Effect of genetic deletion of TRPA1 in control (Con) mice and mice treated with DSS for 7 days on mechanical pain sensitivity of the abdomen (a,b) and periorbital (facial, c) region measured on day 0 (basal conditions, a) and day 8 (b,c). Values are expressed as means +/− SEM (n = 6). Repeated measures ANOVA did not show any DSS × genotype × forces interaction in the withdrawal response to abdominal stimulation under basal conditions (a). Following control or DSS treatment (post DSS, b), repeated measures ANOVA demonstrated a DSS × genotype × forces interaction at the 0.008 g (P < 0.001), 0.02 g (P < 0.01), 0.04 g (P < 0.05), 0.07 g and 0.16 g (P < 0.001) test forces. Bonferroni’s multiple comparison analysis revealed that the withdrawal responses to forces of 0.008 g, 0.02 g, 0.04 g, 0.07 g (P < 0.001 vs. Con-Trpa1^+/+) and 0.16 g (P < 0.05 vs. Con-Trpa1^+/+) were significantly increased in DSS-treated Trpa1^+/+ (DSS-Trpa1^+/+) mice (b). In DSS-treated Trpa1^−/− (DSS-Trpa1^−/−) mice the withdrawal responses to forces of 0.008 g, 0.02 g, 0.04 g (P < 0.001 vs. DSS-Trpa1^+/+), 0.07 g and 0.16 g (P < 0.01 vs. DSS-Trpa1^+/+) were significantly smaller than in DSS-treated Trpa1^+/+ mice (b). In the periorbital (facial) region, there was no DSS × genotype interaction and any DSS or genotype effect on the withdrawal threshold to mechanical stimulation under basal conditions (two-way ANOVA, c). Two-way ANOVA of the data obtained after DSS treatment (post DSS) disclosed a DSS × genotype interaction (P < 0.01), and post-hoc Bonferroni’s multiple comparison analysis demonstrated significant differences under post DSS conditions: *P < 0.05 vs. Con-Trpa1^+/+; ^$P < 0.05 vs. DSS-Trpa1^+/+ (b,c).

Figure 3

Effect of the selective TRPA1 antagonist HC-030031 (HC) or its vehicle (Veh) on colitis-related parameters (a–e) in control (Con) and DSS-treated mice. The parameters were measured on day 8 following a 7-day treatment period (study 1, set 1). HC (100 mg/kg, i.p.) or its vehicle was injected one hour prior to sacrifice of mice. The body weight change shown in panel A is calculated as a percentage of the weight measured before the treatment started. Values are expressed as means +/− SEM (n = 8 mice, A–D) (n = 3–4 mice, E). Two-way ANOVA did not show any DSS × HC interaction and any HC effect, but revealed a DSS effect (^aP < 0.05 vs. Con).

Figure 4

Effect of genetic deletion of TRPA1 on colitis-related parameters (a–e) in control (Con) and DSS-treated mice.
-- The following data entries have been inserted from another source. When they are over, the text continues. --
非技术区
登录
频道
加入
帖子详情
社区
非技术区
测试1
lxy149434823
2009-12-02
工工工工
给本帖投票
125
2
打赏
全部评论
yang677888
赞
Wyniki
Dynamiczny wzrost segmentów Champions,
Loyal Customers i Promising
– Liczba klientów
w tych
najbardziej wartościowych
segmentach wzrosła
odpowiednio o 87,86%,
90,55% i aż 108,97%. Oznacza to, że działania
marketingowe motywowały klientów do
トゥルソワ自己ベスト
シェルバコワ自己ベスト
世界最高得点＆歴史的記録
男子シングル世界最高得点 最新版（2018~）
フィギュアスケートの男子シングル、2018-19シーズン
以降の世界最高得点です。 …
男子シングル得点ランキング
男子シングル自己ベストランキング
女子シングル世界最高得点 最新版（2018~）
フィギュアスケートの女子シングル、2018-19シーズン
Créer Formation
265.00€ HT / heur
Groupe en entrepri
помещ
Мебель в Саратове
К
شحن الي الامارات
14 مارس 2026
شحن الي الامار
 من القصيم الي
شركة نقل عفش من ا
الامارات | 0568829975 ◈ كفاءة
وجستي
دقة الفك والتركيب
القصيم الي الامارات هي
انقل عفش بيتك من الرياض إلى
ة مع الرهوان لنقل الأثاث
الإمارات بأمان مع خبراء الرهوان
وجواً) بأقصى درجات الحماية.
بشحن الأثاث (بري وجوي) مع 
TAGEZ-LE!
The parameters were measured on day 8 following a 7-day treatment period (study 1, set 2). Values are expressed as means +/− SEM (n = 6 mice, A-D) (n = 5 mice, E). Two-way ANOVA did not show any interaction between DSS × genotype and any genetic deletion effect but revealed a DSS effect (^aP < 0.05 vs. Con).

Figure 5

Effect of HC-030031 (HC) or its vehicle (Veh) on expression of TRPA1, TRPV1 and TRPV4 mRNA in lumbosacral DRGs (a–c) and TGs (d) isolated from control (Con) mice and mice treated with DSS for 7 days. HC (100 mg/kg, i.p.) or its vehicle was injected one hour prior to sacrifice of mice. Values are expressed as means + SEM (n = 4–5). Two-way ANOVA did not show any DSS × HC interaction and any HC effect but revealed a DSS effect on the expression of TRPA1 mRNA (^aP < 0.05). (e) typical traces and pooled data of the inward currents evoked by AITC and capsaicin (CPS) in thoracosacral DRG neurons isolated from control (Con) mice and mice treated with DSS for 7 days. ΔI refers to the difference between current amplitude measured at -60 mV before and after application of AITC/CPS. The inward currents are shown as current density pA/pF. Values are expressed as means - SEM (n = 16 neurons from 3 mice/group). Mann-Whitney U test demonstrated a significant difference between the AITC responses of the Con and DSS groups (*P < 0.05).